-- Work task --
Copy out each line in the records below where the string "MAPE" appears.

-- Supplied material --
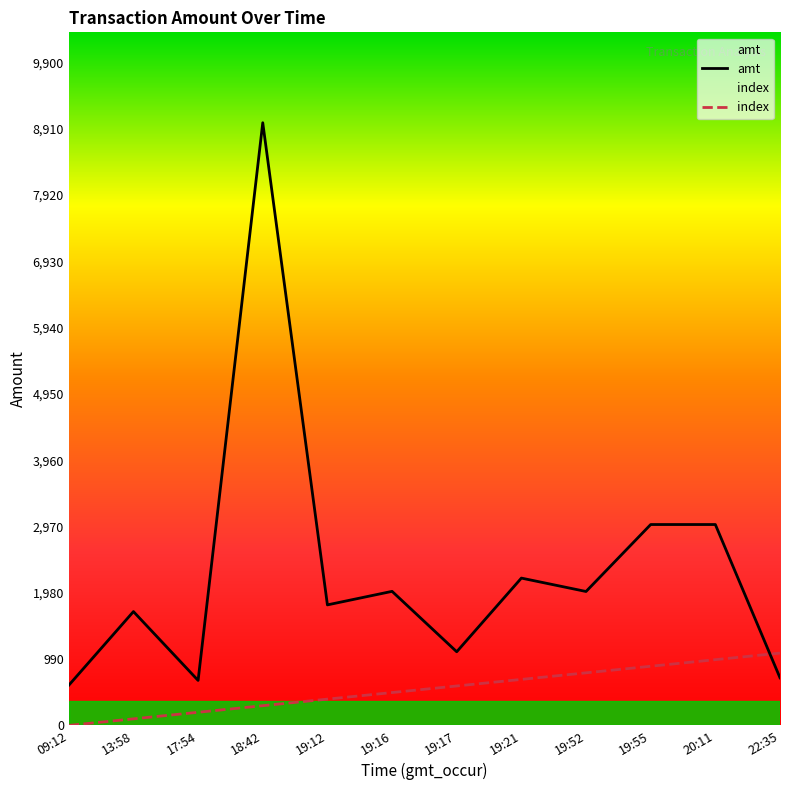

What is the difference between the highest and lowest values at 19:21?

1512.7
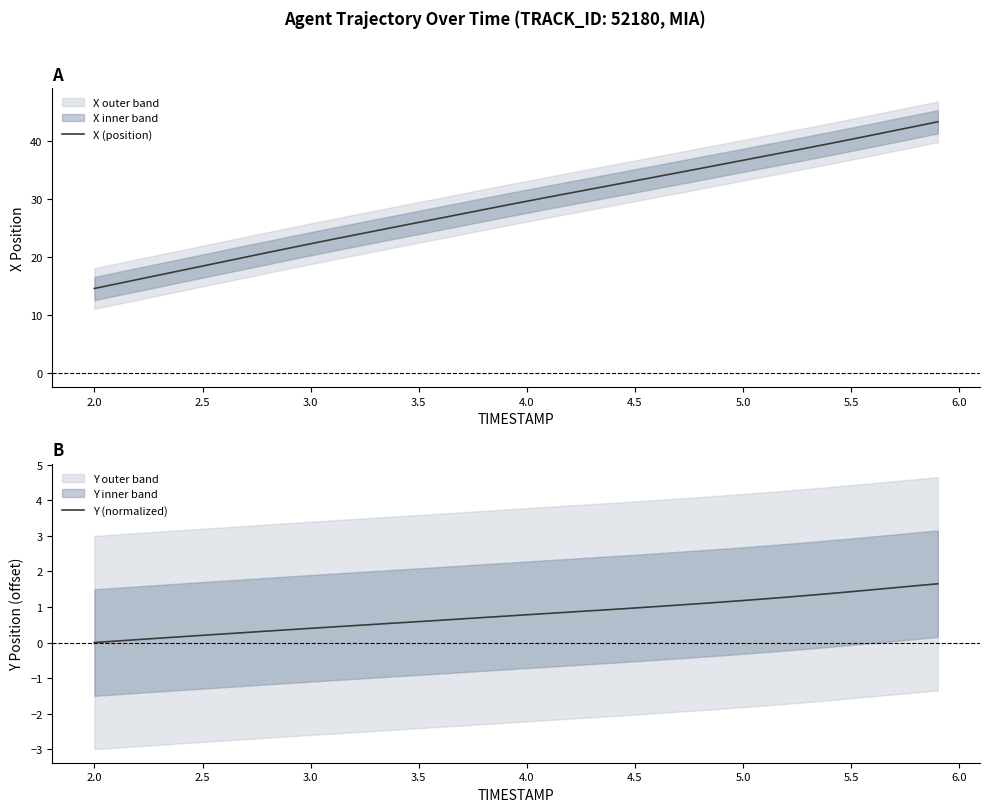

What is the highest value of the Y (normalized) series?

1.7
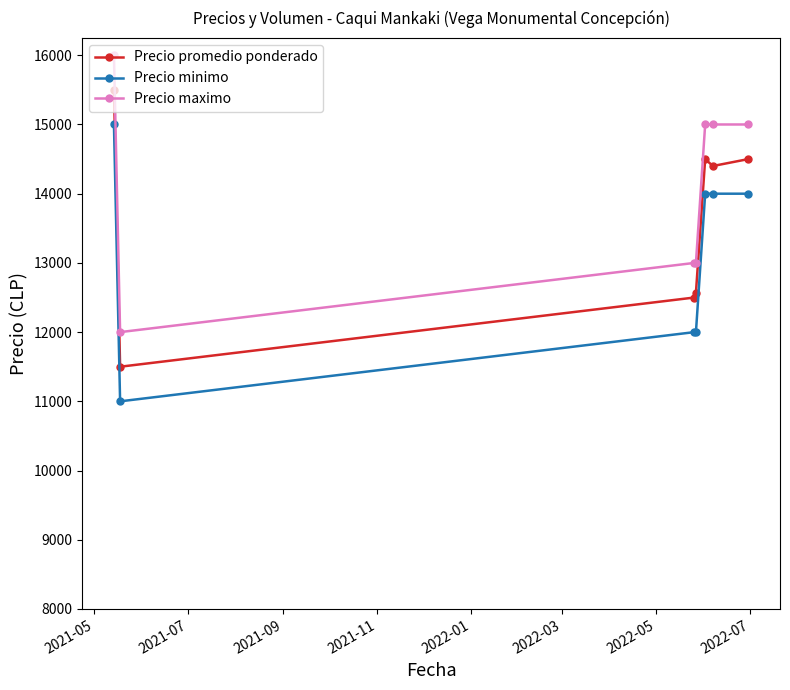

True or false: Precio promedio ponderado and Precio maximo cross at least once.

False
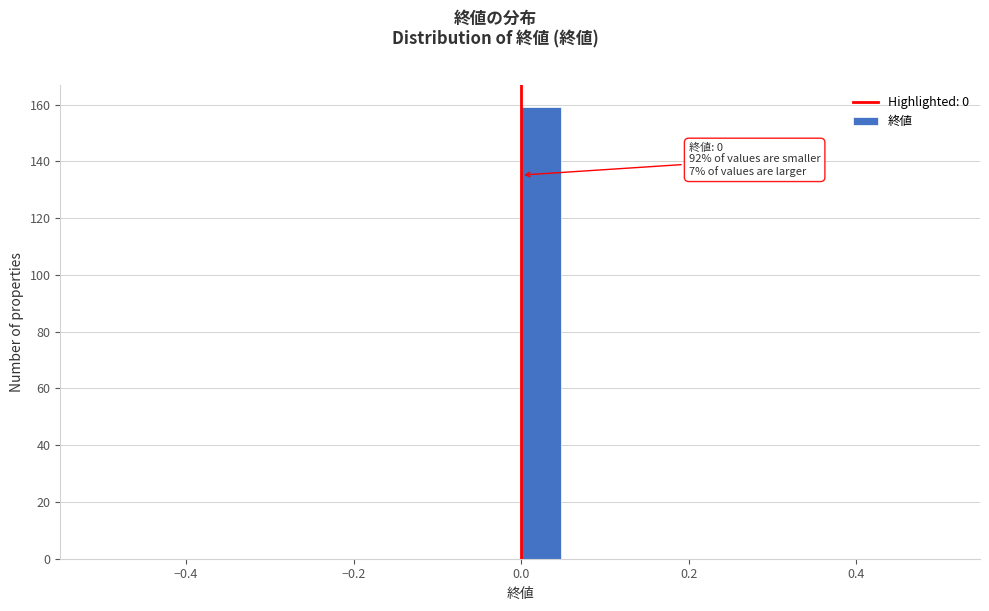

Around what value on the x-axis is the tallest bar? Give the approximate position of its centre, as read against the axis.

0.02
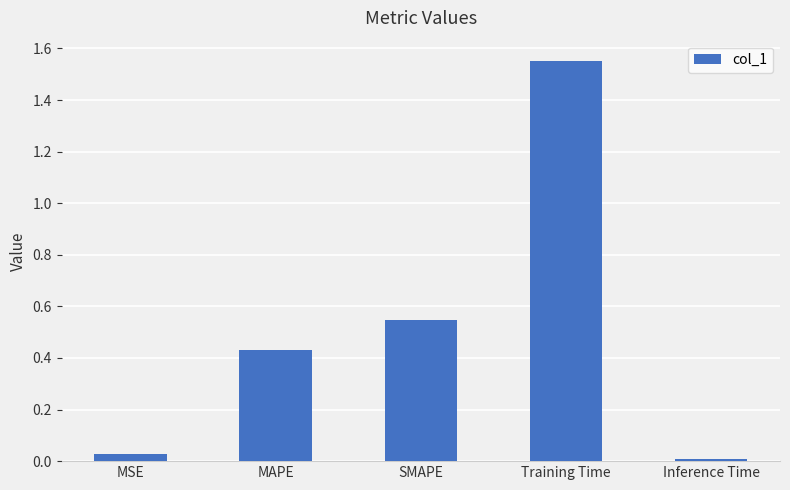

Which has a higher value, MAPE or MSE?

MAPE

...

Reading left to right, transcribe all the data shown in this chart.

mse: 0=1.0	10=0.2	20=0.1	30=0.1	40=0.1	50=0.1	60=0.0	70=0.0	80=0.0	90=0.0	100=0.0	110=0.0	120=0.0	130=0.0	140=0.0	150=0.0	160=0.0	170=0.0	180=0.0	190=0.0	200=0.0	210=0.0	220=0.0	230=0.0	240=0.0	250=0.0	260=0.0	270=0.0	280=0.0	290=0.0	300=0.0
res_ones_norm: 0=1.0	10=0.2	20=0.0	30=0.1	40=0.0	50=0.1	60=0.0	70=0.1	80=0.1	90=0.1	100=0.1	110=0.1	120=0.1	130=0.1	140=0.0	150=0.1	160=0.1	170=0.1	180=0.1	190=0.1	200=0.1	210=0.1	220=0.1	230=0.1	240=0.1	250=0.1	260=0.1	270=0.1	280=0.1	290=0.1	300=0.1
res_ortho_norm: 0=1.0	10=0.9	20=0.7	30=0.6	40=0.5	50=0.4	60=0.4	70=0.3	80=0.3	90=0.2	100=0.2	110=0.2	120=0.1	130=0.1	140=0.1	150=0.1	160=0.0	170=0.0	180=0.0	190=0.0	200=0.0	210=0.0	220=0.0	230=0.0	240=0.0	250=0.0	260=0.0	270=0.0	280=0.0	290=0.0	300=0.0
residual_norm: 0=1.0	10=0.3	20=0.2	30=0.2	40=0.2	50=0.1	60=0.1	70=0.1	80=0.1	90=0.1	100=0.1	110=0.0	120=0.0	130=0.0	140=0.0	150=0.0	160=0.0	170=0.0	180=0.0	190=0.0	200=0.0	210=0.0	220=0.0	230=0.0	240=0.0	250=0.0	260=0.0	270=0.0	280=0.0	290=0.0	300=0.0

--

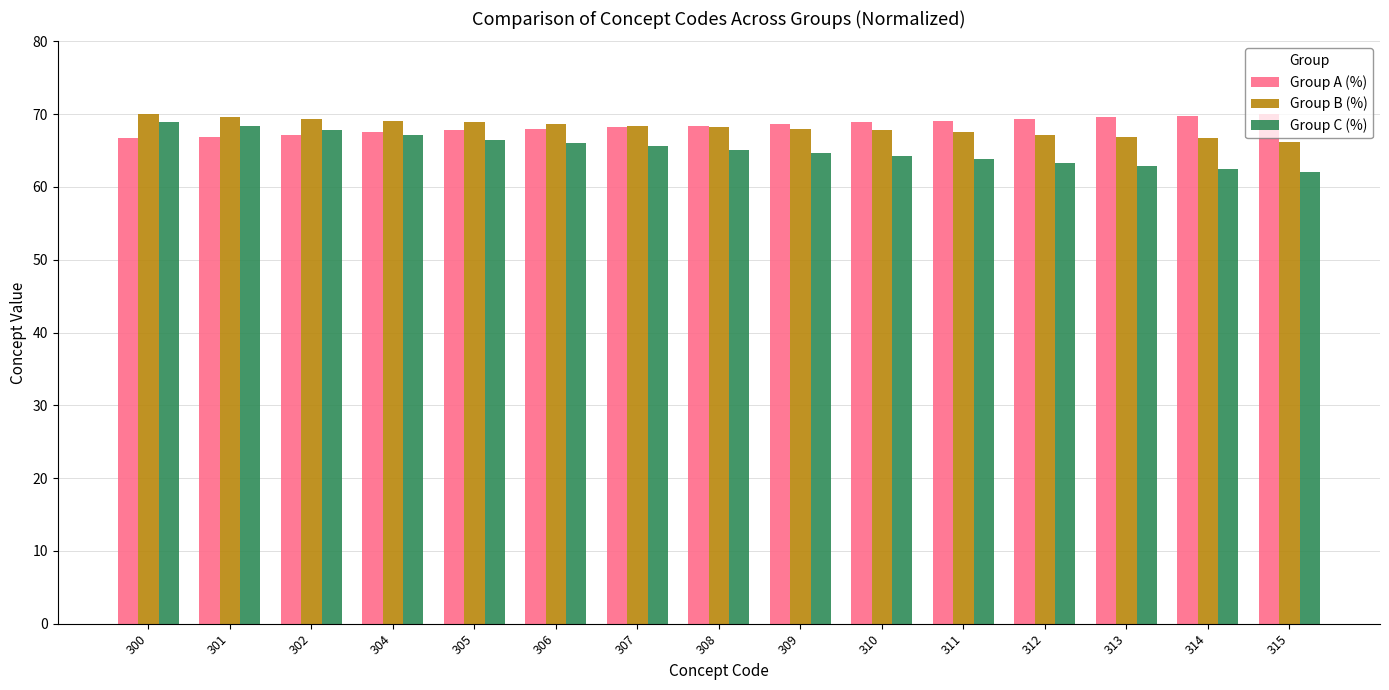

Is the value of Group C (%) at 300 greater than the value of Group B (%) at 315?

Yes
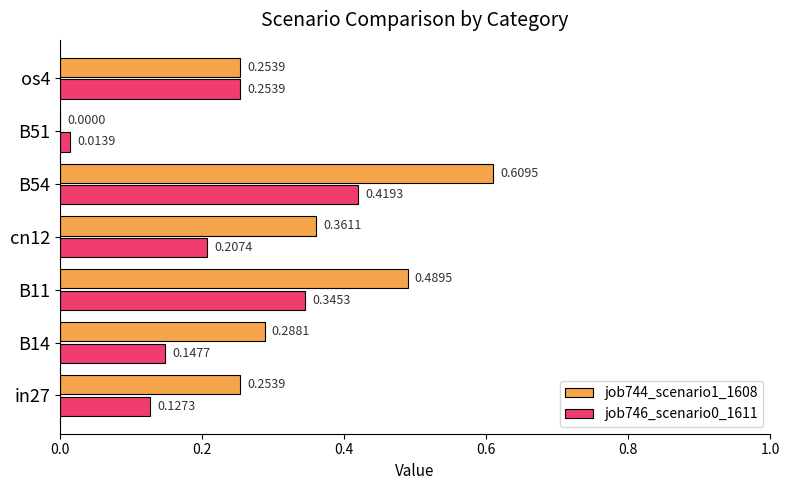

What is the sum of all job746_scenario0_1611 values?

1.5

-- Answer for this exercise --
Which has a higher value, MAPE or MSE?
MAPE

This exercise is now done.